Financial burden increases as treatment is expensive. The family’s economic resources are strained to the maximum extent possible. It may cause a lot of stress not only for the individual but also on the family. If the individual is single, with no family support, the individual has to endure a high level of stress.
Kidney failure - Help improve quality of life
One needs to be empathetic and not sympathetic.
Being supportive and encouraging them to do as much as they can, realistically, would be beneficial for the person.
Motivating these individuals to socialize with other healthy individuals with an active life style is important.
Helping them to control thought life and take charge of their life would be a great help.

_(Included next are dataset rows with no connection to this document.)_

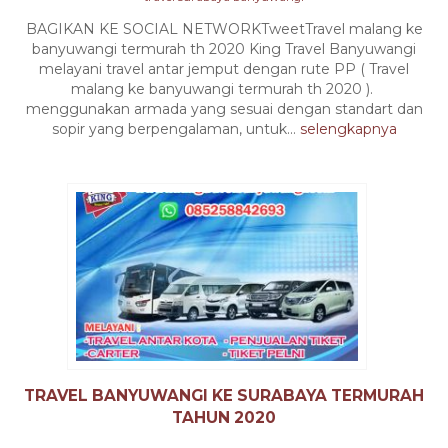
BAGIKAN KE SOCIAL NETWORKTweetTravel malang ke
banyuwangi termurah th 2020 King Travel Banyuwangi
melayani travel antar jemput dengan rute PP ( Travel
malang ke banyuwangi termurah th 2020 ).
menggunakan armada yang sesuai dengan standart dan
sopir yang berpengalaman, untuk...
selengkapnya
TRAVEL BANYUWANGI KE SURABAYA TERMURAH
TAHUN 2020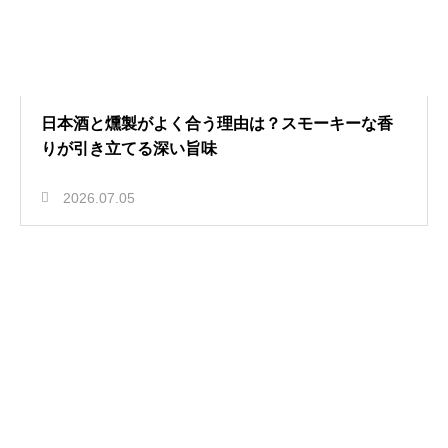
日本酒と燻製がよく合う理由は？スモーキーな香
りが引き立てる深い旨味
2026.07.05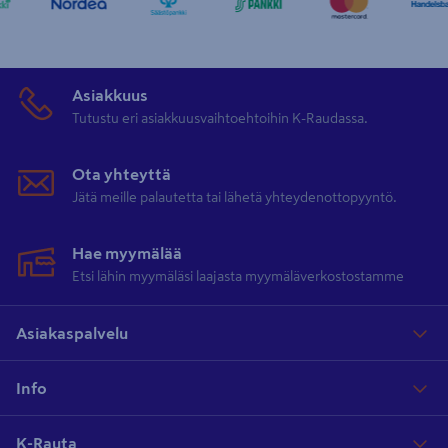
Asiakkuus
Tutustu eri asiakkuusvaihtoehtoihin K-Raudassa.
Ota yhteyttä
Jätä meille palautetta tai lähetä yhteydenottopyyntö.
Hae myymälää
Etsi lähin myymäläsi laajasta myymäläverkostostamme
Asiakaspalvelu
Info
K-Rauta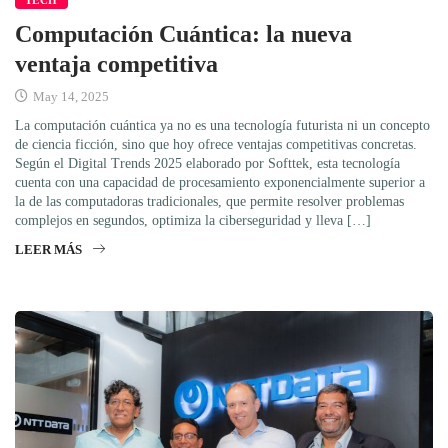
TECH
Computación Cuántica: la nueva
ventaja competitiva
May 14, 2025
La computación cuántica ya no es una tecnología futurista ni un concepto
de ciencia ficción, sino que hoy ofrece ventajas competitivas concretas.
Según el Digital Trends 2025 elaborado por Softtek, esta tecnología
cuenta con una capacidad de procesamiento exponencialmente superior a
la de las computadoras tradicionales, que permite resolver problemas
complejos en segundos, optimiza la ciberseguridad y lleva […]
LEER MÁS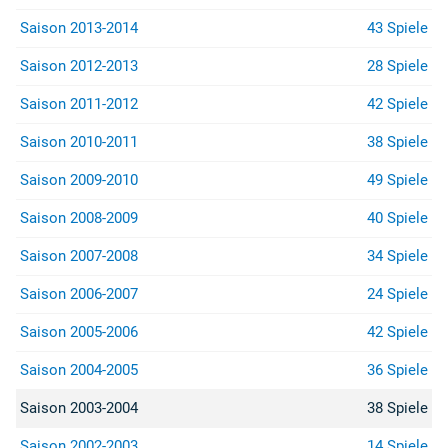
Saison 2013-2014
43 Spiele
Saison 2012-2013
28 Spiele
Saison 2011-2012
42 Spiele
Saison 2010-2011
38 Spiele
Saison 2009-2010
49 Spiele
Saison 2008-2009
40 Spiele
Saison 2007-2008
34 Spiele
Saison 2006-2007
24 Spiele
Saison 2005-2006
42 Spiele
Saison 2004-2005
36 Spiele
Saison 2003-2004
38 Spiele
Saison 2002-2003
14 Spiele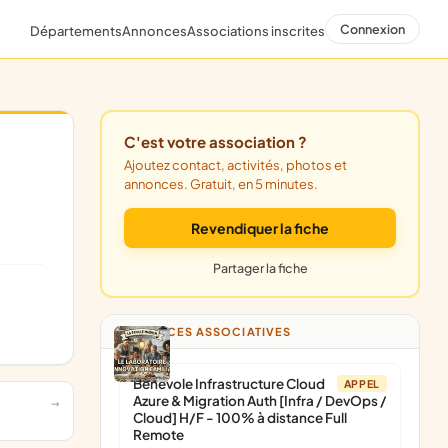
Connexion
Départements
Annonces
Associations inscrites
C'est votre association ?
Ajoutez contact, activités, photos et
annonces. Gratuit, en 5 minutes.
Revendiquer la fiche
Partager la fiche
ANNONCES ASSOCIATIVES
Bénévole Infrastructure Cloud
APPEL
Azure & Migration Auth [Infra / DevOps /
Cloud] H/F - 100% à distance Full
Remote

Enabling them to follow their passion (that does not need much exertion) that will help them earn, as well as keep their minds actively and creatively involved, is a great stress buster.
Care to educate them to strictly follow diet restriction and making their diet visually and tastefully enjoyable will benefit their physical well being.
Engaging them in some light physical activity is also beneficial.
Spiritual well being is a part of heath as defined by the WHO, so being actively involved in spiritual activities will be another plus. Studies prove that faith and religious beliefs enable individuals cope better.
Financial help is always welcome for such an individual.
Helping others individuals with similar problems and focusing on unfortunate others is a sure fire way of keeping the mind actively away from morbid thoughts; it may help regain one’s sense of self worth.